Authors: Ricardo Capone, Hyunbum Jang, Samuel A Kotler, Laura Connelly, Fernando Teran Arce, Srinivasan Ramachandran, Bruce L Kagan, Ruth Nussinov, Ratnesh Lal

Journal, date & volume: , 2012 Mar 13 , 8, 1143-1152

PubMed link: http://www.ncbi.nlm.nih.gov/pubmed/22423218


Abstract
Alzheimer's disease (AD) is the most common type of senile dementia in aging populations. Amyloid β (Aβ)-mediated dysregulation of ionic homeostasis is the prevailing underlying mechanism leading to synaptic degeneration and neuronal death. Aβ-dependent ionic dysregulation most likely occurs either directly via unregulated ionic transport through the membrane or indirectly via Aβ binding to cell membrane receptors and subsequent opening of existing ion channels or transporters. Receptor binding is expected to involve a high degree of stereospecificity. Here, we investigated whether an Aβ peptide enantiomer, whose entire sequence consists of d-amino acids, can form ion-conducting channels; these channels can directly mediate Aβ effects even in the absence of receptor-peptide interactions. Using complementary approaches of planar lipid bilayer (PLB) electrophysiological recordings and molecular dynamics (MD) simulations, we show that the d-Aβ isomer exhibits ion conductance behavior in the bilayer indistinguishable from that described earlier for the l-Aβ isomer. The d isomer forms channel-like pores with heterogeneous ionic conductance similar to the l-Aβ isomer channels, and the d-isomer channel conductance is blocked by Zn(2+), a known blocker of l-Aβ isomer channels.
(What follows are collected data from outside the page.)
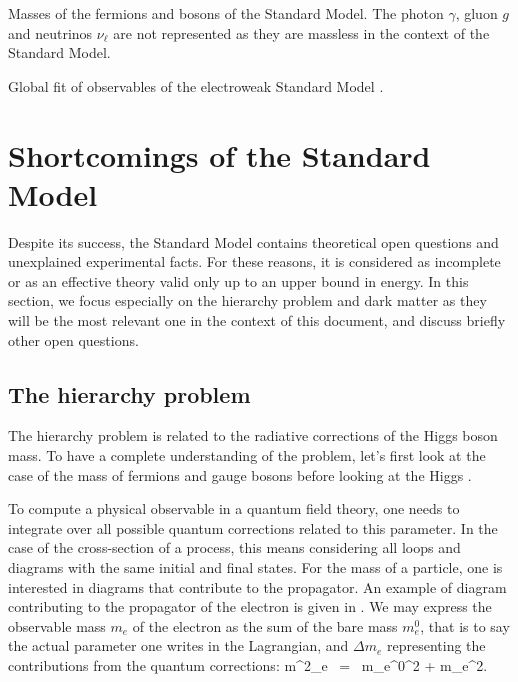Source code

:                  {Masses of the fermions and bosons of the Standard Model. The photon
                 $\gamma$, gluon $g$ and neutrinos $\nu_\ell$ are not represented as they
                 are massless in the context of the Standard Model.}

                 {Global fit of observables of the electroweak Standard Model \cite{GFitter}.}

    \section{Shortcomings of the Standard Model \label{sec:standardModelShortcomings}}

    Despite its success, the Standard Model contains theoretical open questions and unexplained
    experimental facts. For these reasons, it is considered as incomplete or as an effective
    theory valid only up to an upper bound in energy.
    In this section, we focus especially on the hierarchy problem and dark matter as they
    will be the most relevant one in the context of this document, and discuss briefly
    other open questions.

        \subsection{The hierarchy problem}

    The hierarchy problem is related to the radiative corrections of the Higgs boson mass.
    To have a complete understanding of the problem, let's first look at the case of the
    mass of fermions and gauge bosons before looking at the Higgs \cite{SupersymmetryDemystified}.

    To compute a physical observable in a quantum field theory, one needs to
    integrate over all possible quantum corrections related to this parameter. In the case
    of the cross-section of a process, this means considering all loops and diagrams
    with the same initial and final states. For the mass of a particle, one is
    interested in diagrams that contribute to the propagator. An example of diagram contributing
    to the propagator of the electron is given in . We may
    express the observable mass $m_e$ of the electron as the sum of the bare mass $m^0_{e}$,
    that is to say the actual parameter one writes in the Lagrangian, and $\Delta m_e$ representing
    the contributions from the quantum corrections:
    {
        m^2_e \, = \, {m_e^0}^2 + \Delta m_e^2.
    }

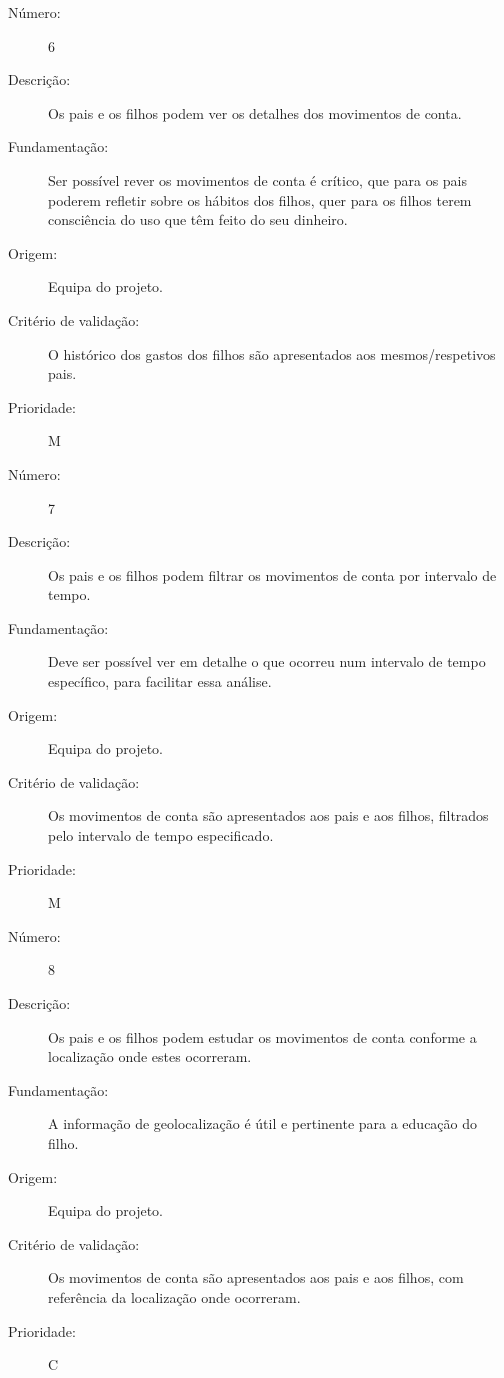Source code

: \documentclass{article}
\begin{document}
            \begin{description}
        \item[Número:]6
        \item[Descrição:]Os pais e os filhos podem ver os detalhes dos movimentos de conta.
        \item[Fundamentação:]Ser possível rever os movimentos de conta é crítico, que para os pais poderem refletir sobre os hábitos dos filhos, quer para os filhos terem consciência do uso que têm feito do seu dinheiro.
        \item[Origem:]Equipa do projeto.
        \item[Critério de validação:]O histórico dos gastos dos filhos são apresentados aos mesmos/respetivos pais.
        \item[Prioridade:]M
      \end{description}
\vspace{0.5cm}

            \begin{description}
        \item[Número:]7
        \item[Descrição:]Os pais e os filhos podem filtrar os movimentos de conta por intervalo de tempo. 
        \item[Fundamentação:]Deve ser possível ver em detalhe o que ocorreu num intervalo de tempo específico, para facilitar essa análise.
        \item[Origem:]Equipa do projeto.
        \item[Critério de validação:] Os movimentos de conta são apresentados aos pais e aos filhos, filtrados pelo intervalo de tempo especificado.
        \item[Prioridade:]M
      \end{description}
\vspace{0.5cm}

            \begin{description}
        \item[Número:]8
        \item[Descrição:]Os pais e os filhos podem estudar os movimentos de conta conforme a localização onde estes ocorreram. 
        \item[Fundamentação:]A informação de geolocalização é útil e pertinente para a educação do filho.
        \item[Origem:]Equipa do projeto.
        \item[Critério de validação:]Os movimentos de conta são apresentados aos pais e aos filhos, com referência da localização onde ocorreram.
        \item[Prioridade:]C
      \end{description}
\vspace{0.5cm}
\end{document}
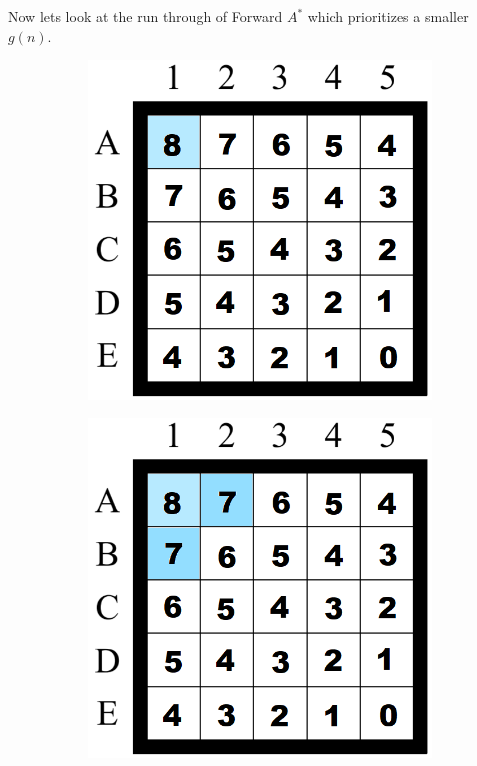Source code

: Now lets look at the run through of {Forward $A^*$} which prioritizes a smaller $g(n)$.
\linebreak
\begin{figure}[H]
\begin{subfigure}[b]{.3\textwidth}
  \centering
  \includegraphics[width=0.95\linewidth]{Report/Part2/g tie breaker/smaller g/1.png}  
\end{subfigure}
\begin{subfigure}[b]{.3\textwidth}
  \centering
  \includegraphics[width=0.95\linewidth]{Report/Part2/g tie breaker/smaller g/2.png}  

\end{subfigure}
\end{figure}
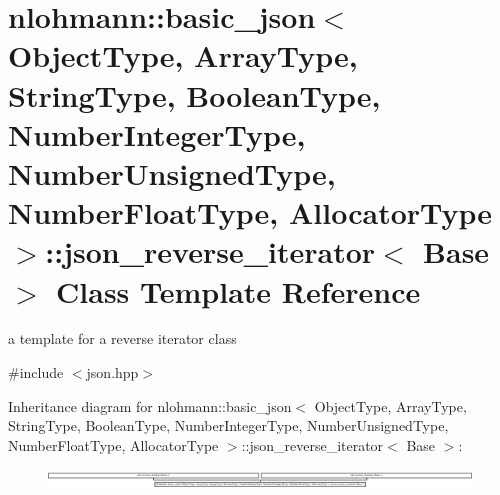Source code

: \hypertarget{classnlohmann_1_1basic__json_1_1json__reverse__iterator}{\section{nlohmann\-:\-:basic\-\_\-json$<$ Object\-Type, Array\-Type, String\-Type, Boolean\-Type, Number\-Integer\-Type, Number\-Unsigned\-Type, Number\-Float\-Type, Allocator\-Type $>$\-:\-:json\-\_\-reverse\-\_\-iterator$<$ Base $>$ Class Template Reference}
\label{classnlohmann_1_1basic__json_1_1json__reverse__iterator}
}


a template for a reverse iterator class  




{\ttfamily \#include $<$json.\-hpp$>$}

Inheritance diagram for nlohmann\-:\-:basic\-\_\-json$<$ Object\-Type, Array\-Type, String\-Type, Boolean\-Type, Number\-Integer\-Type, Number\-Unsigned\-Type, Number\-Float\-Type, Allocator\-Type $>$\-:\-:json\-\_\-reverse\-\_\-iterator$<$ Base $>$\-:\begin{figure}[H]
\begin{center}
\leavevmode
\includegraphics[height=0.518039cm]{classnlohmann_1_1basic__json_1_1json__reverse__iterator}
\end{center}
\end{figure}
MD simulations further verify formation of β-barrel-like Aβ channels with d- and l-isomers, illustrating that both d- and l-Aβ barrels can conduct cations. The calculated values of the single-channel conductance are approximately in the range of the experimental values. These findings are in agreement with amyloids forming Ca(2+) leaking, unregulated channels in AD, and suggest that Aβ toxicity is mediated through a receptor-independent, nonstereoselective mechanism.